"Las personas se miden por la soledad que soportan,
y la mía es mi mayor capital"

el fuego ya pesaba antes de que ardieran los orgasmos.

Cuando Jeremy se quiso colar en mi vida, con esas ganas oscuras que reflejaban sus ojos, ni siquiera me lo planteé. Nadie había traspasado nunca la muralla, ¿sabes, Rose? Pero el muy capullo se daba cabezazos contra ella como si no hubiese mañana, y pateaba y rasgaba y mordía, y era tan perro hambriento que conseguía que me compadeciese de él con una facilidad bárbara. Le abría la puerta cada vez que llamaba sin siquiera mirar por la mirilla, porque me había acostumbrado a escuchar la piedra del mechero ya desde el portal, y el olor a hierba se colaba por todas partes. Y cuando entraba, su dejadez y su saludo pésimo me conmovían tanto que no era capaz de negarle nada.
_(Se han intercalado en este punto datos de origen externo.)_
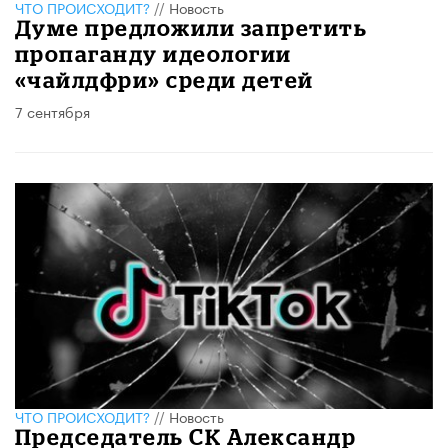
ЧТО ПРОИСХОДИТ?
//
Новость
Думе предложили запретить
пропаганду идеологии
«чайлдфри» среди детей
7 сентября
ЧТО ПРОИСХОДИТ?
//
Новость
Председатель СК Александр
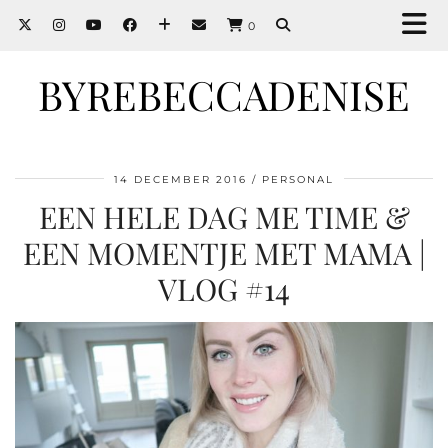
0
BYREBECCADENISE
14 DECEMBER 2016
PERSONAL
EEN HELE DAG ME TIME &
EEN MOMENTJE MET MAMA |
VLOG #14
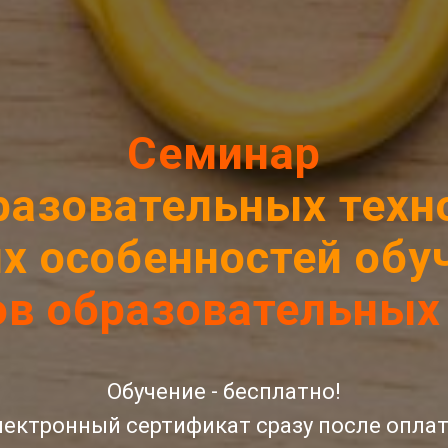
Семинар
разовательных техно
х особенностей об
ов образовательных
Обучение - бесплатно!
лектронный сертификат сразу после оплат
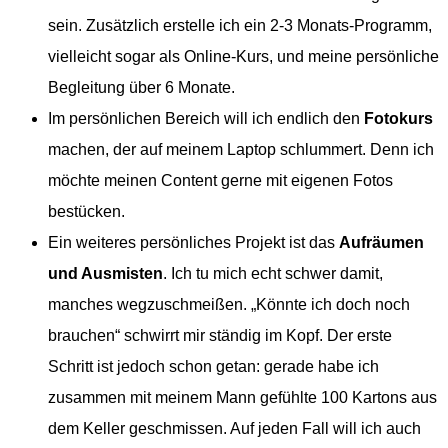
sein. Zusätzlich erstelle ich ein 2-3 Monats-Programm,
vielleicht sogar als Online-Kurs, und meine persönliche
Begleitung über 6 Monate.
Im persönlichen Bereich will ich endlich den
Fotokurs
machen, der auf meinem Laptop schlummert. Denn ich
möchte meinen Content gerne mit eigenen Fotos
bestücken.
Ein weiteres persönliches Projekt ist das
Aufräumen
und Ausmisten
. Ich tu mich echt schwer damit,
manches wegzuschmeißen. „Könnte ich doch noch
brauchen“ schwirrt mir ständig im Kopf. Der erste
Schritt ist jedoch schon getan: gerade habe ich
zusammen mit meinem Mann gefühlte 100 Kartons aus
dem Keller geschmissen. Auf jeden Fall will ich auch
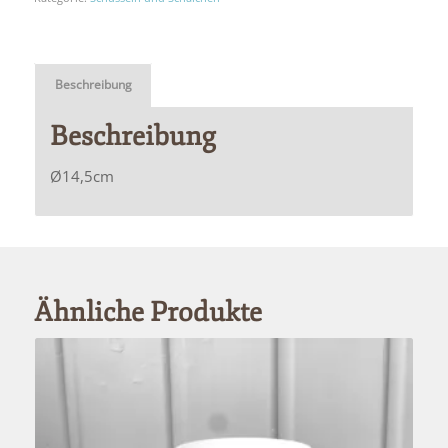
Beschreibung
Beschreibung
Ø14,5cm
Ähnliche Produkte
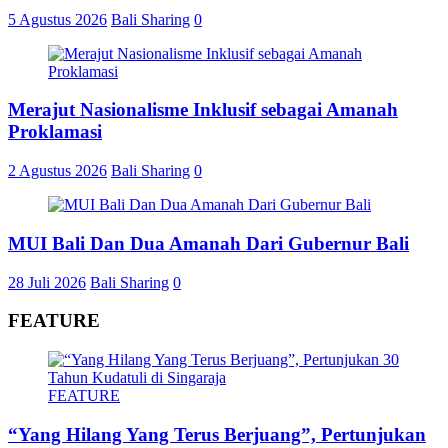
5 Agustus 2026
Bali Sharing
0
Merajut Nasionalisme Inklusif sebagai Amanah
Proklamasi
2 Agustus 2026
Bali Sharing
0
MUI Bali Dan Dua Amanah Dari Gubernur Bali
28 Juli 2026
Bali Sharing
0
FEATURE
FEATURE
“Yang Hilang Yang Terus Berjuang”, Pertunjukan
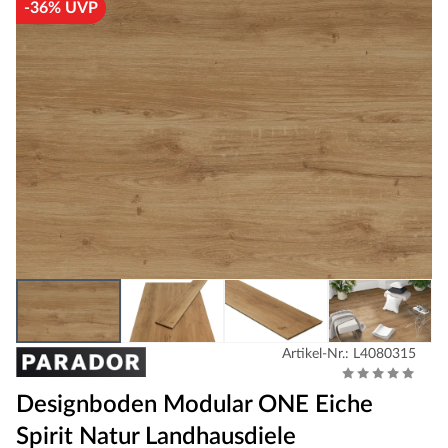
-36% UVP
Artikel-Nr.: L4080315
Designboden Modular ONE Eiche
Spirit Natur Landhausdiele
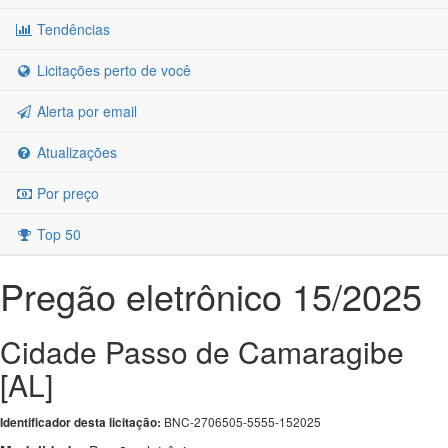
Tendências
Licitações perto de você
Alerta por email
Atualizações
Por preço
Top 50
Pregão eletrônico 15/2025
Cidade Passo de Camaragibe
[AL]
BNC-2706505-5555-152025
Identificador desta licitação:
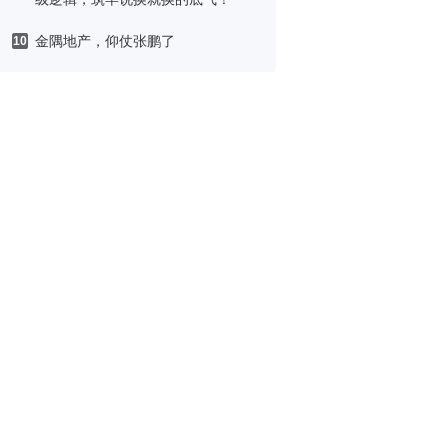
金隅地产，仰仗张鹏了
10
Solía refugiarse en mi habitación para fumar lo que no podía en su casa, y nos pasábamos las tardes hablando de las idas de olla de su instituto y de cómo se planteaba los estudios; incluso me ponía a mí de ejemplo por eso de sacarle dos años, pero aunque no lo decía, yo me planteaba las cosas tanto o más que él. Siempre terminaba contándome sus problemas familiares, y cuando me preguntaba por las novedades en mi casa yo me encogía de hombros y le restaba importancia a todo, aunque ya por entonces las cosas eran más grises de lo que deberían y mi capa colgaba rasgada en el armario. Yo qué sé, Rose. Nunca le quise complicar la vida.

Pero cuando me dio por fijarme, éramos un par de chavales que saciaban el aburrimiento con las ganas. Un día se despatarró en mi cama con el cigarrillo entre los dientes y tan solo me miró de arriba abajo, con el hambre en los ojos. Dio una calada larga y se apartó el pitillo, y de su boca, además del humo, salió un ¿por qué nunca hemos follado, Sam?. Tardé una semana en contestarle, y a partir de ahí empezó lo de dejarse llevar.
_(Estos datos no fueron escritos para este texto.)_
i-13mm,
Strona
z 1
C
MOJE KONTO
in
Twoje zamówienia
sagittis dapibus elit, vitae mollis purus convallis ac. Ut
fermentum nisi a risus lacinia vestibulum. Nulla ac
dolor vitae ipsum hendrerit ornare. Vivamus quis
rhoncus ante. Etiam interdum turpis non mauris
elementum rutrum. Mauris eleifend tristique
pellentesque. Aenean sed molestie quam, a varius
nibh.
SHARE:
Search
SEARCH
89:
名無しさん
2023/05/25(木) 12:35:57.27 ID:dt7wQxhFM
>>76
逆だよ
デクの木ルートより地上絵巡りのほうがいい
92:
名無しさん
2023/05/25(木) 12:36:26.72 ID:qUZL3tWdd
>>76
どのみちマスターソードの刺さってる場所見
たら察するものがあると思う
La verdad es que nunca llegamos al sexo como tal, pero cuanto más jugábamos a masturbarnos el uno con el otro, más ganas tenía yo. Él me aseguraba los orgasmos y nunca se apartaba el cigarro, excepto para morderme la boca, y a mí me podía cómo el fuego le iluminaba la cara y el pelo alborotado. A cada calada las brasas se reflejaban en sus ojos, y era yo la que ardía por completo. Incluso me fijaba más en el incendio del papel que en las manchas de las sábanas, aunque Jeremy en seguida captaba mi atención y me llevaba por donde quería. Pero no quiero que te confundas, Rose, porque no fue ahí cuando se desató el instinto pirómano y todo eso de lo que os gusta hablar a los psicólogos. Es cierto que Jeremy me ajustó las tuercas lo debido, pero el fuego ya pesaba antes de que ardieran los orgasmos.

Las incursiones casi duraron un año, y de un día para otro, dejó de venir.

A veces nos encontrábamos y charlábamos, él con su respectivo pasotismo y yo con el cuerpo palpitante por el ansia. Pero me callaba, porque apenas nos veíamos una vez al mes; en cada ocasión me contaba de una chica distinta, y ser amigos con privilegios nunca te da para reclamar nada. Así que todo como vino se fue, y yo me aficioné al incienso para que mi habitación se llenara de humo y simulase sus porros. A fin de cuentas, imaginarle fumando y desnudo en mi cama aceleraba la llegada al clímax.

Al final, al incienso lo sustituyó el tabaco, y lo único a reconocer es que del buzón de su última novia tan solo quedaron cenizas.